Estuve en Roma varias veces durante todo el año. Pero esta vez, ver la Ciudad Eterna ataviada para las fiestas navideñas me causó una impresión que jamás olvidaré. Las fachadas de los hoteles, las casas y las calles todas ornamentadas en tonos dorados, plateados, con los infaltables rojos y verdes de la Navidad. Pero lo que más me llamó la atención fue la fascinante llegada del Año Nuevo, Capodanno, en la parte más antigua de la ciudad.
Considerando que en esos días hace mucho frío, nunca pensé que los habitantes de Roma, propios y ajenos, pudieran invadir las calles de manera masiva.

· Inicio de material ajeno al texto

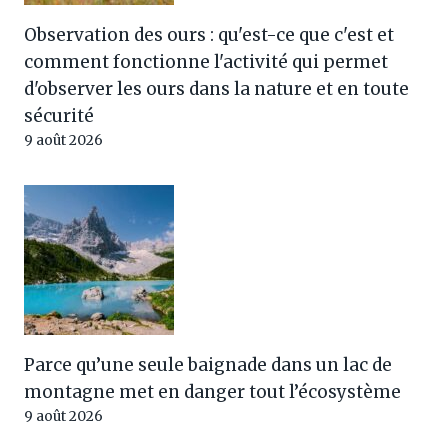
Observation des ours : qu'est-ce que c'est et
comment fonctionne l'activité qui permet
d'observer les ours dans la nature et en toute
sécurité
9 août 2026
Parce qu’une seule baignade dans un lac de
montagne met en danger tout l’écosystème
9 août 2026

¿Cómo decirlo para verdaderamente transmitirlo? Ríos de gente aquí y allá, toda abrigadísima. Madres con sus niños en los cochecitos, grupos de amigos, parejas, familias enteras, todos en la Via dei Fori Imperiali, en el corazón mismo de la ciudad, muy cerca de donde Mussolini daba sus histriónicos discursos.
Todos esperando el año que estaba a punto de llegar, iluminados por los fantásticos fuegos artificiales, infinitamente coloridos que organiza la municipalidad local. La mayoría tenía botellas de vino espumante para manifestar los deseos de 2008. El clima era de expectación, pero sobre todo reinaba una gran alegría.

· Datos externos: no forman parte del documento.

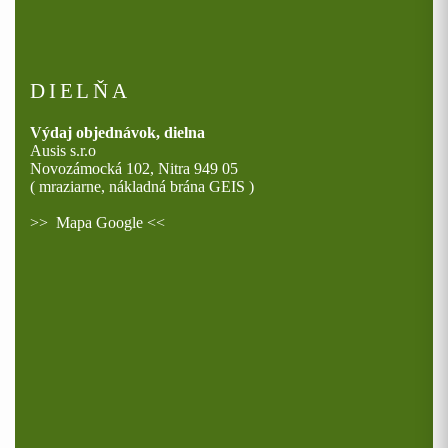
DIELŇA
Výdaj objednávok, dielna
Ausis s.r.o
Novozámocká 102, Nitra 949 05
( mraziarne, nákladná brána GEIS )
>>
Mapa Google
<<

La fuerza de lo cultural le ganaba la batalla a la crudeza del frío; todos seguían allí, sin moverse. Las ganas de un año mejor en cada uno se convertían en un mismo deseo para todos. A las 24, los tapones de los espumantes saltaron por el aire e hicieron un ruido placentero. La adrenalina, de la mano de la esperanza, se metía por todos los rincones. Y, finalmente, a brindar, con el que está al lado, con el que está atrás, con quien sea. ¡Benvenuto 2008!
Este comienzo de año tan particular me hizo pensar en el verdadero sentido de la vida.
Este comienzo de año tan particular me hizo pensar en el verdadero sentido de la vida.